THE MASK by Dean Koontz

“Write it for me, honey.”

The girl squeezed the pen so hard that her knuckles were white and nearly as sharp as the knuckles on a skeleton’s fleshless hand. She looked down at the notebook. She stopped retching, but she continued to quiver.

Carol crouched beside the wing chair, where she could see the notebook. “What is it you want to say?”

Her hand shaking like that of a palsied old woman, Jane hurriedly scrawled two words that were barely legible: Help me.

“Why do you need help?”

Again: Help me.

“Why can’t you speak?”

Head.

“Be more specific.”

My head.

“What about your head?”

The girl’s hand began to form a letter, then jumped down one line and made another false start, jumped to a third line—as if she couldn’t figure out how to express what she wanted to say. At last, in a frenzy, she started slashing at the paper with the felt-tipped pen, making a meaningless crosshatching of black lines.

“Stop it!” Carol said. “You will relax, dammit. Be calm.”

Jane stopped slashing at the paper. She was silent, staring down at the notebook on her lap.

Carol tore off the smeared page and threw it on the floor. “Okay. Now you’re going to answer my questions calmly and as fully as you can. What is your name?”

Millie.

Carol stared at the handwritten name, wondering what had happened to Laura Havenswood. “Millie? Are you sure that’s your name?” Millicent Parker.

“Where is Laura?”

Who’s Laura?

Carol stared at the girl’s drawn face. The perspiration was beginning to dry on her porcelain-smooth skin. Her blue eyes were blank, unfocused. Her mouth was slack.

Carol abruptly flashed a hand past the girl’s face. Jane didn’t flinch. She wasn’t faking the trance.

“Where do you live, Millicent?”

Harrisburg.

“Right here in town. What’s your address?”

Front Street.

“Along the river? Do you know the number?” The girl wrote it down.

“What’s your father’s name?”

Randolph Parker.

“What’s your mother’s name?”

The pen made a meaningless squiggle on the notebook page.

“What’s your mother’s name?” Carol repeated.

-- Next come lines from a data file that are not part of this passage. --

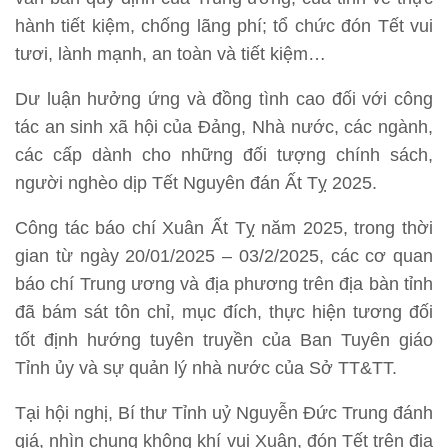
hành tiết kiệm, chống lãng phí; tổ chức đón Tết vui
tươi, lành mạnh, an toàn và tiết kiệm…
Dư luận hưởng ứng và đồng tình cao đối với công
tác an sinh xã hội của Đảng, Nhà nước, các ngành,
các cấp dành cho những đối tượng chính sách,
người nghèo dịp Tết Nguyên đán Ất Tỵ 2025.
Công tác báo chí Xuân Ất Tỵ năm 2025, trong thời
gian từ ngày 20/01/2025 – 03/2/2025, các cơ quan
báo chí Trung ương và địa phương trên địa bàn tỉnh
đã bám sát tôn chỉ, mục đích, thực hiện tương đối
tốt định hướng tuyên truyền của Ban Tuyên giáo
Tỉnh ủy và sự quản lý nhà nước của Sở TT&TT.
Tại hội nghị, Bí thư Tỉnh uỷ Nguyễn Đức Trung đánh
giá, nhìn chung không khí vui Xuân, đón Tết trên địa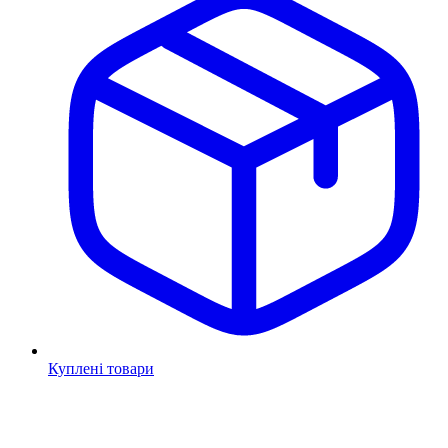
Куплені товари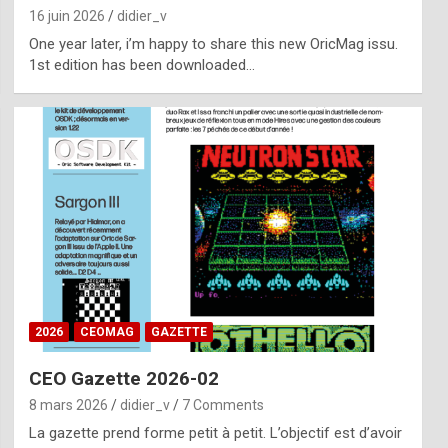
16 juin 2026
didier_v
One year later, i’m happy to share this new OricMag issu.
1st edition has been downloaded…
2026
CEOMAG
GAZETTE
CEO Gazette 2026-02
8 mars 2026
didier_v
7 Comments
La gazette prend forme petit à petit. L’objectif est d’avoir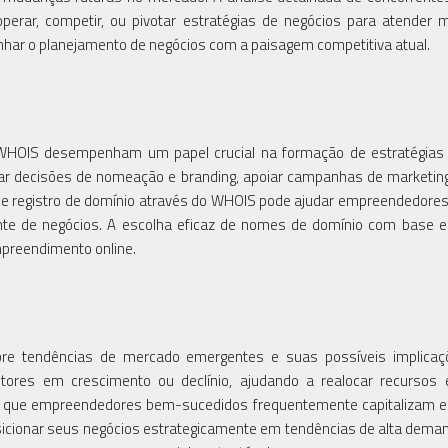
erar, competir, ou pivotar estratégias de negócios para atender 
har o planejamento de negócios com a paisagem competitiva atual.
 WHOIS desempenham um papel crucial na formação de estratégias 
ar decisões de nomeação e branding, apoiar campanhas de marketing 
de registro de domínio através do WHOIS pode ajudar empreendedores
te de negócios. A escolha eficaz de nomes de domínio com base 
mpreendimento online.
bre tendências de mercado emergentes e suas possíveis implicaç
tores em crescimento ou declínio, ajudando a realocar recursos 
m que empreendedores bem-sucedidos frequentemente capitalizam 
sicionar seus negócios estrategicamente em tendências de alta dema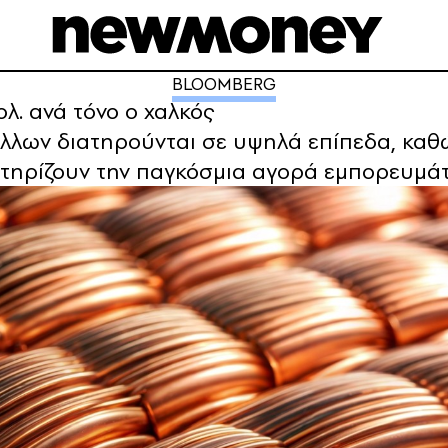
BLOOMBERG
λ. ανά τόνο ο χαλκός
άλλων διατηρούνται σε υψηλά επίπεδα, καθώς
στηρίζουν την παγκόσμια αγορά εμπορευμά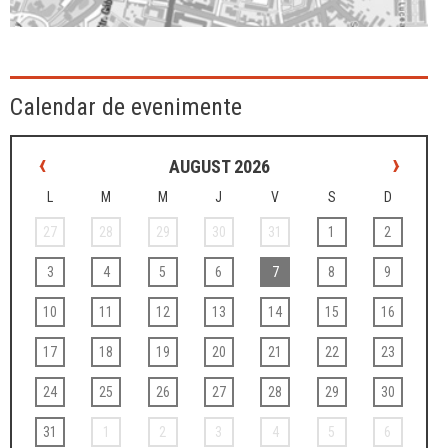
Calendar de evenimente
‹
›
AUGUST 2026
L
M
M
J
V
S
D
27
28
29
30
31
1
2
3
4
5
6
7
8
9
10
11
12
13
14
15
16
17
18
19
20
21
22
23
24
25
26
27
28
29
30
31
1
2
3
4
5
6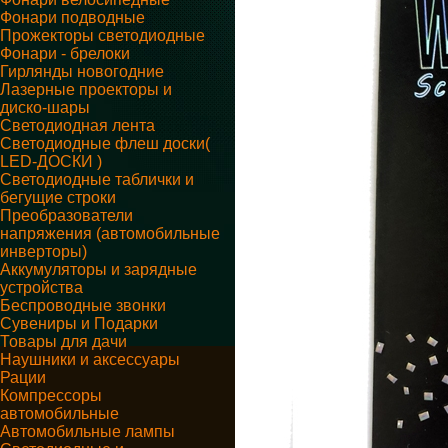
Фонари подводные
Прожекторы светодиодные
Фонари - брелоки
Гирлянды новогодние
Лазерные проекторы и
диско-шары
Светодиодная лента
Светодиодные флеш доски(
LED-ДОСКИ )
Светодиодные таблички и
бегущие строки
Преобразователи
напряжения (автомобильные
инверторы)
Аккумуляторы и зарядные
устройства
Беспроводные звонки
Сувениры и Подарки
Товары для дачи
Наушники и аксессуары
Рации
Компрессоры
автомобильные
Автомобильные лампы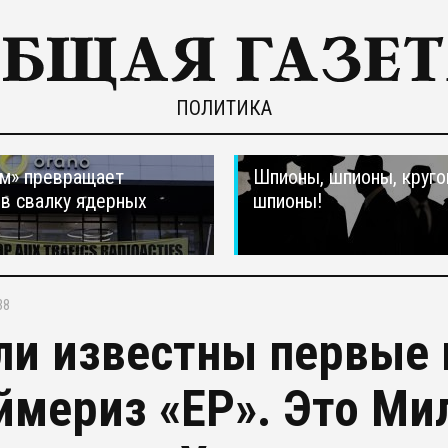
ПОЛИТИКА
м» превращает
Шпионы, шпионы, круго
в свалку ядерных
шпионы!
в
38
ли известны первые 
ймериз «ЕР». Это Ми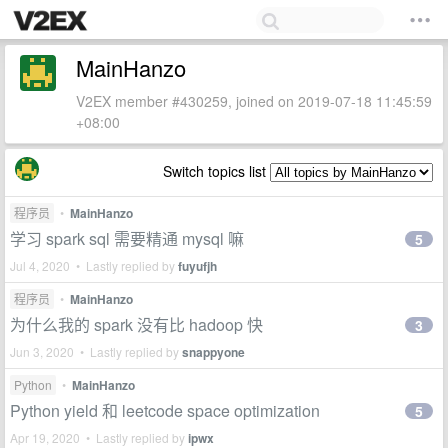
MainHanzo
V2EX member #430259, joined on 2019-07-18 11:45:59
+08:00
Switch topics list
程序员
•
MainHanzo
学习 spark sql 需要精通 mysql 嘛
5
Jul 4, 2020 • Lastly replied by
fuyufjh
程序员
•
MainHanzo
为什么我的 spark 没有比 hadoop 快
3
Jun 3, 2020 • Lastly replied by
snappyone
Python
•
MainHanzo
Python yield 和 leetcode space optimization
5
Apr 19, 2020 • Lastly replied by
ipwx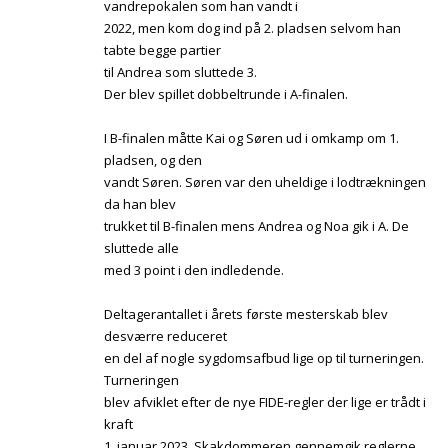
vandrepokalen som han vandt i
2022, men kom dog ind på 2. pladsen selvom han
tabte begge partier
til Andrea som sluttede 3.
Der blev spillet dobbeltrunde i A-finalen.
I B-finalen måtte Kai og Søren ud i omkamp om 1.
pladsen, og den
vandt Søren. Søren var den uheldige i lodtrækningen
da han blev
trukket til B-finalen mens Andrea og Noa gik i A. De
sluttede alle
med 3 point i den indledende.
Deltagerantallet i årets første mesterskab blev
desværre reduceret
en del af nogle sygdomsafbud lige op til turneringen.
Turneringen
blev afviklet efter de nye FIDE-regler der lige er trådt i
kraft
1. januar 2023. Skakdommeren gennemgik reglerne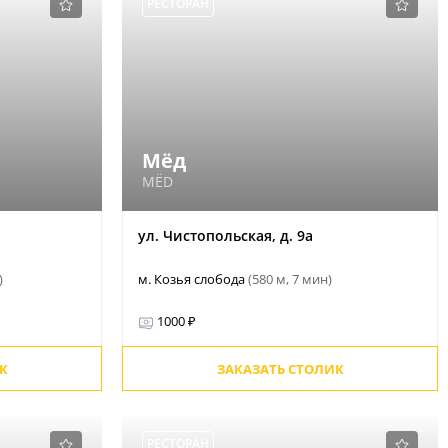
РЕСТОРАН
Мёд
MЁD
ул. Чистопольская, д. 9а
)
м. Козья слобода
(580 м, 7 мин)
1000 ₽
К
ЗАКАЗАТЬ СТОЛИК
РЕСТОРАН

The girl surrendered to a new series of spasmic tremors. She retched soundlessly and put her hands to her throat once more. The felt-tipped pen made a black mark on the underside of her chin.

Apparently, the mere mention of her mother frightened her. That was territory that would have to be explored, though not right now.

Carol talked her down, calmed her, and asked a new question. “How old are you, Millie?”

Tomorrow’s my birthday.

“Is it really? How old will you be?”

I won’t make it.

“What won’t you make?”

Sixteen.

“Are you fifteen now?”

Yes.

“And you think you won’t live to be sixteen? Is that it?”

Won’t live.

“Why not?”

The sheen of sweat had nearly evaporated from the girl’s face, but again perspiration popped out along her hairline.

“Why won’t you live to see your birthday?” Carol persisted.

As before, the girl used the felt-tipped pen to slash angrily at the notebook.

“Stop that,” Carol said firmly. “Relax and be calm and answer my question.” She tore the ruined page out of the book and tossed it aside, then said, “Why won’t you live to see your sixteenth birthday, Millie?”

Head.

So we’re back to this, Carol thought. She said, “What about your head? What’s wrong with it?”

Cut off.

Carol stared at those two words for a moment, then looked up at the girl’s face.

Millie-Jane was struggling to remain calm, as Carol had told her she must. But her eyes jiggled nervously, and there was horror in them. Her lips were utterly colorless, tremulous. Beneath the rivulets of sweat that coursed down her forehead, her skin was waxy and mealy white.

She continued to scribble frantically in the note-book, but all she wrote was the same thing over and over again: Cut cut off, cut off cut off… She was bearing down on the page with such great pressure that the head of the felt-tipped pen was squashed into shapeless mush.

My God, Carol thought, this is like a live report from the bottom of Hell.

Laura Havenswood. Millicent Parker. One girl screaming in pain as fire consumed her, the other a victim of decapitation. What did either of those girls have to do with Jane Doe? She couldn’t be both of them. Perhaps she wasn’t either of them. Were they people she had known? Or were they only figments of her imagination?